Single, 32 and Counting....

I have to admit, just like many women out here,  I just knew I would be married with 2.4 kids by now. I was to have the house (got that), a good paying job(it is), my degree (got several), and a wonderful family at home. (still in progress).

 

But it wasn’t for a lack of trying. You see I had tried everything. Everything in the mo fo' sun.  I know you are thinking “nuh un, if you did you wouldn’t be single right now.” Now, that is partially true.  Let me clarify that I am not single because I’m deficient in something.(or so i'm told)  I’m single because it is just not my time.  Back in the days I use to be the chick that said there weren’t any good men. This was my view because I couldn't get into a good, solid relationship. But that was far from the truth. There are plenty of good men out here, but unfortunately good doesn’t equate to the “right one.”  My dating history is very colorful as I do not discriminate.  I’ve dated rich guys, broke guys, bad credit, good credit, no kids, 50 kids, etc., etc., etc.  After going so hard in the paint prior to my 30s I was able to sit back and analyze the age old question of why I was not married.

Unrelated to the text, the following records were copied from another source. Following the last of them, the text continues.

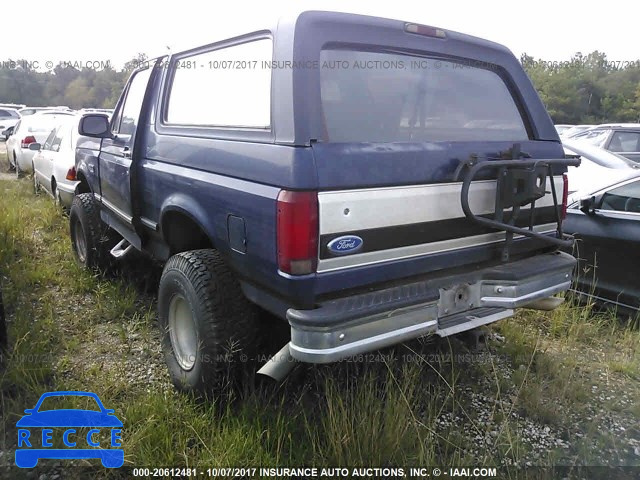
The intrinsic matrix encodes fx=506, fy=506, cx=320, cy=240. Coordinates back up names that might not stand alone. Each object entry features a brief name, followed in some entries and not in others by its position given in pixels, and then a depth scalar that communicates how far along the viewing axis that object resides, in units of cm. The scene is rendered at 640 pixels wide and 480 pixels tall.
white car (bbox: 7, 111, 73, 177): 1162
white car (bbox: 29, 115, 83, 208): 651
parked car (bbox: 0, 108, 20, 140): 2136
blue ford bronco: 216
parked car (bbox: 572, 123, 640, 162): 902
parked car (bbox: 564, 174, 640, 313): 397
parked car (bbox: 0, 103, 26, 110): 2311
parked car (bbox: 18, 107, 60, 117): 2294
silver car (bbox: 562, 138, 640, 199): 611
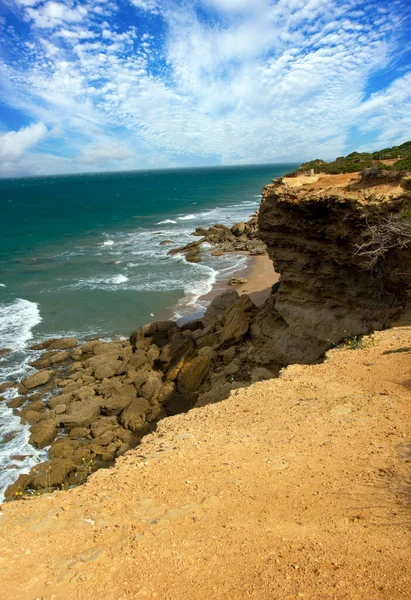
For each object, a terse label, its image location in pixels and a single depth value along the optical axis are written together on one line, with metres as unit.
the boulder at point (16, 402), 19.22
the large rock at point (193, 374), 18.28
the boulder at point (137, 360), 21.08
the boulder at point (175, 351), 20.12
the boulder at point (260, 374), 14.98
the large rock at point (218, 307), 22.86
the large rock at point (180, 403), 17.30
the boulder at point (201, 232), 54.36
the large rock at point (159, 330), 23.17
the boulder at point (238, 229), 51.06
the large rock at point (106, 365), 20.98
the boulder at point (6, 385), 20.62
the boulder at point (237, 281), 32.88
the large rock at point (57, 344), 24.78
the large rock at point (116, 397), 18.23
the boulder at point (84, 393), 19.28
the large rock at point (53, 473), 14.21
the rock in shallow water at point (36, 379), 20.84
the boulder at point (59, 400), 18.95
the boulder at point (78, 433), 16.97
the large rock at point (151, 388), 18.27
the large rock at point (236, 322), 19.42
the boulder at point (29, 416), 18.02
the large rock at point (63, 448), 15.80
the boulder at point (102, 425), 16.91
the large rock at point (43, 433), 16.63
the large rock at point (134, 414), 17.11
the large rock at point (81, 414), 17.50
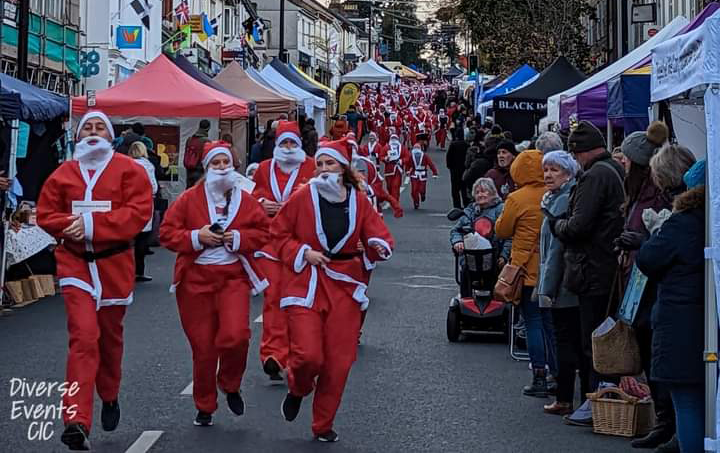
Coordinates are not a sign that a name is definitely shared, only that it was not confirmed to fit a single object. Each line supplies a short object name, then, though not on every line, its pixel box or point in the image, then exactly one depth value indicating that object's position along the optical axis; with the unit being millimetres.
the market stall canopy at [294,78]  38266
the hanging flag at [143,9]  37344
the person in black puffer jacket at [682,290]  7074
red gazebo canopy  24297
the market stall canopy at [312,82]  40544
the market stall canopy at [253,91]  31500
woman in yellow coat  9992
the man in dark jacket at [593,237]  8641
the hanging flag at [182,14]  44312
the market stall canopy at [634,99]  14625
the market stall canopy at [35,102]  16425
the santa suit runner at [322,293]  8320
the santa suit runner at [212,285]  8680
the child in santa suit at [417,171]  30000
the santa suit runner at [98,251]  8023
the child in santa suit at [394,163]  29328
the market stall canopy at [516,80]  34781
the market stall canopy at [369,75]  56250
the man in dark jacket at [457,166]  27172
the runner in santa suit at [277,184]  10266
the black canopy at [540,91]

Reasons Why I am Not Married

 

1.       No Chemistry- I was told that chemistry could grow, if you give it a chance.  I would differ to say that you don’t really grow it, but there is already something there. It just later grows into a romance.  Sometimes you don’t have a romantic chemistry, but you just have a “okay, he’s not that bad” chemistry.  This is basically he's not cute, he's not ugly, and he's to interact with.  If you say that, then it can grow to something more if it is nurtured accordingly. On the flip side I was going out on dates and wasn’t even catching their jokes and vice versa.(it was painful as f*ck ya'll)  Or the dates went well because my “representative” was present but based on the interaction I know if the real me was there they would have been turned off.

2.       Goals/Morals were off…Like seriously wayyy off-  Sometimes you guys don’t have the similar major views or goals as each other and that’s not okay unless someone is willing to change them.  The key is that they must be willing to change their goals/morals because they want to change them.  If someone changes because of you and not because of self, it’s harder to maintain because they really didn’t want the change, they wanted you. Wants that fascination wears off (and it will) it's a high chance they'll go back to their original processes. Perhaps their overall morals don’t line up with yours.  Morals are the codes that we use to live our life by. Whether it's religious, spiritual, or their own set. Everyone has their own morals but sometimes it just won't align with yours and that can be tough.  I know a guy who is an amazing guy and at one point of time I could have saw myself with him. However upon learning that his criteria in life will require him to have the ability to sleep with other women while being married.  I would say it worked out for the best that I didn't keep chasing that dream.

3.Timing-Jesus, Mary, Joseph, if this isn't the story of my life.  I have come across a few men that I completely connected with and thought they could be the one. However, there were several circumstances surrounding them that made it unreasonable or just unlikely that a relationship would form.  Perhaps they were moving away for work and can't do long distance relationships. Or maybe they got out of a crappy relationship and aren't ready to go down that path for a long time.  One may say that this means that these people aren't the ones for you and that may be. But it still hurts like heck when you lose a potential good mate.

 

Then it happened. I turned 30 but things hadn't changed overall.  I didn't lose my uterus. My world didn't come crashing down.  I was just 30 and single. That year I took inventory of my life and where I was mentally.  I wasn't in a poor position but I felt like I could be doing more. You see, I held things off because I felt like I wanted to wait until I got a boyfriend (or even better a husband). I would think "let me wait until I get a man and we can do this together!"  I was trying to go for that whole "let's speak it into existence" thing. But time waits for no woman.  I saw several friends near and far lose their lives from illness or other accidents.  I didn't want to leave this world with regrets because I never traveled or never owned my own home, or not taking chances.  I stopped putting so much emphasis on dating and started focusing on enriching my life with knowledge and experiences.

I'm still open for Mr. Right as I know when it is time, it'll happen. Until then I'm still single, 32, andnow, exploring.